In an interlocutory matter, the AAT has held that a taxpayer was at all relevant times a beneficiary of a trust estate and that an amended assessment issued in April 2010 for the 2005 tax year was issued within time – that is, within 4 years pursuant to Item 4 of s 170(1) of the ITAA 1936.
The taxpayer lodged his 2005 tax return in April 2006 disclosing a nil amount under the Label “Distributions from trusts”. The original assessment was issued on 18 April 2006. However, on 12 April 2010, the Commissioner issued an amended assessment, which included an additional $2.1m for the 2005 tax year. The Tribunal noted during the 2005 tax year, a distribution of trust income was allocated to the taxpayer’s wife with the remainder allocated to a company, but none was allocated to the taxpayer. The Tribunal also noted the trust deed defined “Father” in the “Eligible Classes” to mean the taxpayer.
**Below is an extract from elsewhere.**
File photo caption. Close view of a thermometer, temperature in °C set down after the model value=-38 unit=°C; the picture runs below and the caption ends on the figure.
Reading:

The taxpayer argued that as he had received no distributions in relation to the 2005 tax year, he was not a beneficiary of the trust estate at any time in that year and therefore the amended assessment was out of time.
The Commissioner contended that as the taxpayer was a member of the Eligible Class, the taxpayer was a beneficiary of the trust estate during the whole of the 2005 tax year, and accordingly, the amended assessment was within time.
The issue for determination was whether the taxpayer was “a beneficiary of a trust estate at any time” in the 2005 tax year as those words are used in qualification (d) of Item 1 of s 170(1). If so, the Commissioner’s power to issue amended assessments can be extended from 2 years to 4 years by Item (1)(d). The Tribunal rejected the arguments raised by the taxpayer. It held the taxpayer was at all relevant times a beneficiary under the trust, and that the amended assessment was timely by operation of Item (1)(d) of s 170(1).
(AAT Case [2012] AATA 477, Re Yazbek and FCT, AAT, Ref Nos: 2010/4020-4022, Deutsch DP, 25 July 2012).